Task prompt
Each line below is to be written out in full, exactly as shown.

Data

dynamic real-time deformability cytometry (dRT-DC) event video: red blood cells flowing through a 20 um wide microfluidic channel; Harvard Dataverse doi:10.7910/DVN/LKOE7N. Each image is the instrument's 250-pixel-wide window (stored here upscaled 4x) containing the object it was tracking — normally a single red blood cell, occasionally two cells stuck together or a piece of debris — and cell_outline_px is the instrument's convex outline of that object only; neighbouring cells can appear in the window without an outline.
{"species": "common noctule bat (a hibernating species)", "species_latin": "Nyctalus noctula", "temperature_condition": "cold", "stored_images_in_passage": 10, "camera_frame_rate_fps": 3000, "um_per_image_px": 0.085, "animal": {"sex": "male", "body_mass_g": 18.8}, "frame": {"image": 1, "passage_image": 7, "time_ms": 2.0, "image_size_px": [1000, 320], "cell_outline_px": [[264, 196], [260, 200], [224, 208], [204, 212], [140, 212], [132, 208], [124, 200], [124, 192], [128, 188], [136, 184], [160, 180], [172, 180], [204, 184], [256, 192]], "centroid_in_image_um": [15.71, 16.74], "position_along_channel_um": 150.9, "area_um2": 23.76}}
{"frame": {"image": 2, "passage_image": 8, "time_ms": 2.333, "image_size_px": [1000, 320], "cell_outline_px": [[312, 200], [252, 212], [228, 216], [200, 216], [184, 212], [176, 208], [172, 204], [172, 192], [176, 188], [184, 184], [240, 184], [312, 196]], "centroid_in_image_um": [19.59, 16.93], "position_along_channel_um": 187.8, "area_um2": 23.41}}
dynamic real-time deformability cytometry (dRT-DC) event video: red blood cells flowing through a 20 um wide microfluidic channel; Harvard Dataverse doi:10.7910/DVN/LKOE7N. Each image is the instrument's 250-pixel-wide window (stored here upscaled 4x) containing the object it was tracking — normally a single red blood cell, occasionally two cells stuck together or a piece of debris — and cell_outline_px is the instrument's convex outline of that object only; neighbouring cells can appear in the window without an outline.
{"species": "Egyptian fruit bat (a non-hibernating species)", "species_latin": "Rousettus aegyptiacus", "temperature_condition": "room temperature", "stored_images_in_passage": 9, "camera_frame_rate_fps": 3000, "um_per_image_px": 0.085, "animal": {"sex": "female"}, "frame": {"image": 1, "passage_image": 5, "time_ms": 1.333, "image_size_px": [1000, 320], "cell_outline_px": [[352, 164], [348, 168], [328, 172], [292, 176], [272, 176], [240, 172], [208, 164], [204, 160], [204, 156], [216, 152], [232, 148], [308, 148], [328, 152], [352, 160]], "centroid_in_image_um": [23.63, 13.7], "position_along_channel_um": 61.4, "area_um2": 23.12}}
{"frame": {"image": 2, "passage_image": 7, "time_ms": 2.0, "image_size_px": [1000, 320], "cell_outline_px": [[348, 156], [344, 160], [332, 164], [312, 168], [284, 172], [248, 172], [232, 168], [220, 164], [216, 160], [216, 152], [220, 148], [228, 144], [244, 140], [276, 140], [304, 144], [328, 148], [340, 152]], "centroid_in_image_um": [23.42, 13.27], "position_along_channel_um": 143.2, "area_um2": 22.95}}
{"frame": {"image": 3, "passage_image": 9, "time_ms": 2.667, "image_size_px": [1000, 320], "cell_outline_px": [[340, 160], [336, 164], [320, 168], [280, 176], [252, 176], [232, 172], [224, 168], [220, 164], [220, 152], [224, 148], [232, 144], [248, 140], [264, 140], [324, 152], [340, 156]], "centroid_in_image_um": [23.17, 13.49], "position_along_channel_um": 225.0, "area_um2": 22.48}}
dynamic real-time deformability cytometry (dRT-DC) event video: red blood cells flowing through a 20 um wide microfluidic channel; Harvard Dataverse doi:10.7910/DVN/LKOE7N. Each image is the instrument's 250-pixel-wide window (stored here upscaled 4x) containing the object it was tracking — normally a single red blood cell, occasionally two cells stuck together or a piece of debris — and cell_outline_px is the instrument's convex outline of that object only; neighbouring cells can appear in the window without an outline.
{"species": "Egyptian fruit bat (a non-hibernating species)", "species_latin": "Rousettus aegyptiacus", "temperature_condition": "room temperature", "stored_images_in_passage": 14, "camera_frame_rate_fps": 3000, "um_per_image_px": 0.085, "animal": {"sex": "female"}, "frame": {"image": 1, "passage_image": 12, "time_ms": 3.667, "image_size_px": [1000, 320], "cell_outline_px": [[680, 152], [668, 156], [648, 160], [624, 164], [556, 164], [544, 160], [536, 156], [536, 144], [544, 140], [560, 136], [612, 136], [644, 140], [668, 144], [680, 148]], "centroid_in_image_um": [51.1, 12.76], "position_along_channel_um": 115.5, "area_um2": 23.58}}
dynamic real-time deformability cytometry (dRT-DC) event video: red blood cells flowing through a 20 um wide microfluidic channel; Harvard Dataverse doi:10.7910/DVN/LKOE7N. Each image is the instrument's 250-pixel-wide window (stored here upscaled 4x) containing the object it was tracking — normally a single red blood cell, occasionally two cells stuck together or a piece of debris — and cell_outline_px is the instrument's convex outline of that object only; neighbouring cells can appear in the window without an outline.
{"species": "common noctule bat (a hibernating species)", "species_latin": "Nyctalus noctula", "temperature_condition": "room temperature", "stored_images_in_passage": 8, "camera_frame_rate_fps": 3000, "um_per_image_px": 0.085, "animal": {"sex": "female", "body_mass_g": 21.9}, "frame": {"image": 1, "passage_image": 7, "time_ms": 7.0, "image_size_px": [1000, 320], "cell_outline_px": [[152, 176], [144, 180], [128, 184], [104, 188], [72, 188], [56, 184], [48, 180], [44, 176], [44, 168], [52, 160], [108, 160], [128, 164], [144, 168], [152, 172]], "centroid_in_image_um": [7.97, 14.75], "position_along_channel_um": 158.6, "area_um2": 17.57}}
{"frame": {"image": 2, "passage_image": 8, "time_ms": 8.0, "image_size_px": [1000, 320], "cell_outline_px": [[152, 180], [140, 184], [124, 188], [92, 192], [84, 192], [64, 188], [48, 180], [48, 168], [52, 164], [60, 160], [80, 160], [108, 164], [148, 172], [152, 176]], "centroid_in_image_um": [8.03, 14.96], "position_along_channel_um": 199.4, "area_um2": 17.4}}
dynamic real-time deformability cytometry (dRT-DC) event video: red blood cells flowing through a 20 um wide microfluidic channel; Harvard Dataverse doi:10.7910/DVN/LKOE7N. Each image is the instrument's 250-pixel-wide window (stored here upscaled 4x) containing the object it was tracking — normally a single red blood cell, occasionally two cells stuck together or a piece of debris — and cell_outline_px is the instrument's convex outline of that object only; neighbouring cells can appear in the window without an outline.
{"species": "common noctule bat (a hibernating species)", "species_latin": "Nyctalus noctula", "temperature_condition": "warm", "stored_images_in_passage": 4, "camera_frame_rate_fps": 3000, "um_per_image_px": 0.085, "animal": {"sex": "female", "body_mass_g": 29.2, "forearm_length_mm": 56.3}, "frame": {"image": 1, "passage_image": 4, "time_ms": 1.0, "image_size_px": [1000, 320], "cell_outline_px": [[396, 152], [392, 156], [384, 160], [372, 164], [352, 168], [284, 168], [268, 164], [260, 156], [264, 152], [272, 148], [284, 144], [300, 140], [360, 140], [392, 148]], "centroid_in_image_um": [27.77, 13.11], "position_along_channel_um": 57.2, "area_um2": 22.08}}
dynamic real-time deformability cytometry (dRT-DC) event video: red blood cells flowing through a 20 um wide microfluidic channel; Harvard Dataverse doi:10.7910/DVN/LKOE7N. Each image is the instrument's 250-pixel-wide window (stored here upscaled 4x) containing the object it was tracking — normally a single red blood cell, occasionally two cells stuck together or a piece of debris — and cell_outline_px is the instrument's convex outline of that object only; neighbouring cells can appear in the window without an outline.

Final result
dynamic real-time deformability cytometry (dRT-DC) event video: red blood cells flowing through a 20 um wide microfluidic channel; Harvard Dataverse doi:10.7910/DVN/LKOE7N. Each image is the instrument's 250-pixel-wide window (stored here upscaled 4x) containing the object it was tracking — normally a single red blood cell, occasionally two cells stuck together or a piece of debris — and cell_outline_px is the instrument's convex outline of that object only; neighbouring cells can appear in the window without an outline.
{"species": "common noctule bat (a hibernating species)", "species_latin": "Nyctalus noctula", "temperature_condition": "cold", "stored_images_in_passage": 10, "camera_frame_rate_fps": 3000, "um_per_image_px": 0.085, "animal": {"sex": "male", "body_mass_g": 18.8}, "frame": {"image": 1, "passage_image": 7, "time_ms": 2.0, "image_size_px": [1000, 320], "cell_outline_px": [[264, 196], [260, 200], [224, 208], [204, 212], [140, 212], [132, 208], [124, 200], [124, 192], [128, 188], [136, 184], [160, 180], [172, 180], [204, 184], [256, 192]], "centroid_in_image_um": [15.71, 16.74], "position_along_channel_um": 150.9, "area_um2": 23.76}}
{"frame": {"image": 2, "passage_image": 8, "time_ms": 2.333, "image_size_px": [1000, 320], "cell_outline_px": [[312, 200], [252, 212], [228, 216], [200, 216], [184, 212], [176, 208], [172, 204], [172, 192], [176, 188], [184, 184], [240, 184], [312, 196]], "centroid_in_image_um": [19.59, 16.93], "position_along_channel_um": 187.8, "area_um2": 23.41}}
dynamic real-time deformability cytometry (dRT-DC) event video: red blood cells flowing through a 20 um wide microfluidic channel; Harvard Dataverse doi:10.7910/DVN/LKOE7N. Each image is the instrument's 250-pixel-wide window (stored here upscaled 4x) containing the object it was tracking — normally a single red blood cell, occasionally two cells stuck together or a piece of debris — and cell_outline_px is the instrument's convex outline of that object only; neighbouring cells can appear in the window without an outline.
{"species": "Egyptian fruit bat (a non-hibernating species)", "species_latin": "Rousettus aegyptiacus", "temperature_condition": "room temperature", "stored_images_in_passage": 9, "camera_frame_rate_fps": 3000, "um_per_image_px": 0.085, "animal": {"sex": "female"}, "frame": {"image": 1, "passage_image": 5, "time_ms": 1.333, "image_size_px": [1000, 320], "cell_outline_px": [[352, 164], [348, 168], [328, 172], [292, 176], [272, 176], [240, 172], [208, 164], [204, 160], [204, 156], [216, 152], [232, 148], [308, 148], [328, 152], [352, 160]], "centroid_in_image_um": [23.63, 13.7], "position_along_channel_um": 61.4, "area_um2": 23.12}}
{"frame": {"image": 2, "passage_image": 7, "time_ms": 2.0, "image_size_px": [1000, 320], "cell_outline_px": [[348, 156], [344, 160], [332, 164], [312, 168], [284, 172], [248, 172], [232, 168], [220, 164], [216, 160], [216, 152], [220, 148], [228, 144], [244, 140], [276, 140], [304, 144], [328, 148], [340, 152]], "centroid_in_image_um": [23.42, 13.27], "position_along_channel_um": 143.2, "area_um2": 22.95}}
{"frame": {"image": 3, "passage_image": 9, "time_ms": 2.667, "image_size_px": [1000, 320], "cell_outline_px": [[340, 160], [336, 164], [320, 168], [280, 176], [252, 176], [232, 172], [224, 168], [220, 164], [220, 152], [224, 148], [232, 144], [248, 140], [264, 140], [324, 152], [340, 156]], "centroid_in_image_um": [23.17, 13.49], "position_along_channel_um": 225.0, "area_um2": 22.48}}
dynamic real-time deformability cytometry (dRT-DC) event video: red blood cells flowing through a 20 um wide microfluidic channel; Harvard Dataverse doi:10.7910/DVN/LKOE7N. Each image is the instrument's 250-pixel-wide window (stored here upscaled 4x) containing the object it was tracking — normally a single red blood cell, occasionally two cells stuck together or a piece of debris — and cell_outline_px is the instrument's convex outline of that object only; neighbouring cells can appear in the window without an outline.
{"species": "Egyptian fruit bat (a non-hibernating species)", "species_latin": "Rousettus aegyptiacus", "temperature_condition": "room temperature", "stored_images_in_passage": 14, "camera_frame_rate_fps": 3000, "um_per_image_px": 0.085, "animal": {"sex": "female"}, "frame": {"image": 1, "passage_image": 12, "time_ms": 3.667, "image_size_px": [1000, 320], "cell_outline_px": [[680, 152], [668, 156], [648, 160], [624, 164], [556, 164], [544, 160], [536, 156], [536, 144], [544, 140], [560, 136], [612, 136], [644, 140], [668, 144], [680, 148]], "centroid_in_image_um": [51.1, 12.76], "position_along_channel_um": 115.5, "area_um2": 23.58}}
dynamic real-time deformability cytometry (dRT-DC) event video: red blood cells flowing through a 20 um wide microfluidic channel; Harvard Dataverse doi:10.7910/DVN/LKOE7N. Each image is the instrument's 250-pixel-wide window (stored here upscaled 4x) containing the object it was tracking — normally a single red blood cell, occasionally two cells stuck together or a piece of debris — and cell_outline_px is the instrument's convex outline of that object only; neighbouring cells can appear in the window without an outline.
{"species": "common noctule bat (a hibernating species)", "species_latin": "Nyctalus noctula", "temperature_condition": "room temperature", "stored_images_in_passage": 8, "camera_frame_rate_fps": 3000, "um_per_image_px": 0.085, "animal": {"sex": "female", "body_mass_g": 21.9}, "frame": {"image": 1, "passage_image": 7, "time_ms": 7.0, "image_size_px": [1000, 320], "cell_outline_px": [[152, 176], [144, 180], [128, 184], [104, 188], [72, 188], [56, 184], [48, 180], [44, 176], [44, 168], [52, 160], [108, 160], [128, 164], [144, 168], [152, 172]], "centroid_in_image_um": [7.97, 14.75], "position_along_channel_um": 158.6, "area_um2": 17.57}}
{"frame": {"image": 2, "passage_image": 8, "time_ms": 8.0, "image_size_px": [1000, 320], "cell_outline_px": [[152, 180], [140, 184], [124, 188], [92, 192], [84, 192], [64, 188], [48, 180], [48, 168], [52, 164], [60, 160], [80, 160], [108, 164], [148, 172], [152, 176]], "centroid_in_image_um": [8.03, 14.96], "position_along_channel_um": 199.4, "area_um2": 17.4}}
dynamic real-time deformability cytometry (dRT-DC) event video: red blood cells flowing through a 20 um wide microfluidic channel; Harvard Dataverse doi:10.7910/DVN/LKOE7N. Each image is the instrument's 250-pixel-wide window (stored here upscaled 4x) containing the object it was tracking — normally a single red blood cell, occasionally two cells stuck together or a piece of debris — and cell_outline_px is the instrument's convex outline of that object only; neighbouring cells can appear in the window without an outline.
{"species": "common noctule bat (a hibernating species)", "species_latin": "Nyctalus noctula", "temperature_condition": "warm", "stored_images_in_passage": 4, "camera_frame_rate_fps": 3000, "um_per_image_px": 0.085, "animal": {"sex": "female", "body_mass_g": 29.2, "forearm_length_mm": 56.3}, "frame": {"image": 1, "passage_image": 4, "time_ms": 1.0, "image_size_px": [1000, 320], "cell_outline_px": [[396, 152], [392, 156], [384, 160], [372, 164], [352, 168], [284, 168], [268, 164], [260, 156], [264, 152], [272, 148], [284, 144], [300, 140], [360, 140], [392, 148]], "centroid_in_image_um": [27.77, 13.11], "position_along_channel_um": 57.2, "area_um2": 22.08}}
dynamic real-time deformability cytometry (dRT-DC) event video: red blood cells flowing through a 20 um wide microfluidic channel; Harvard Dataverse doi:10.7910/DVN/LKOE7N. Each image is the instrument's 250-pixel-wide window (stored here upscaled 4x) containing the object it was tracking — normally a single red blood cell, occasionally two cells stuck together or a piece of debris — and cell_outline_px is the instrument's convex outline of that object only; neighbouring cells can appear in the window without an outline.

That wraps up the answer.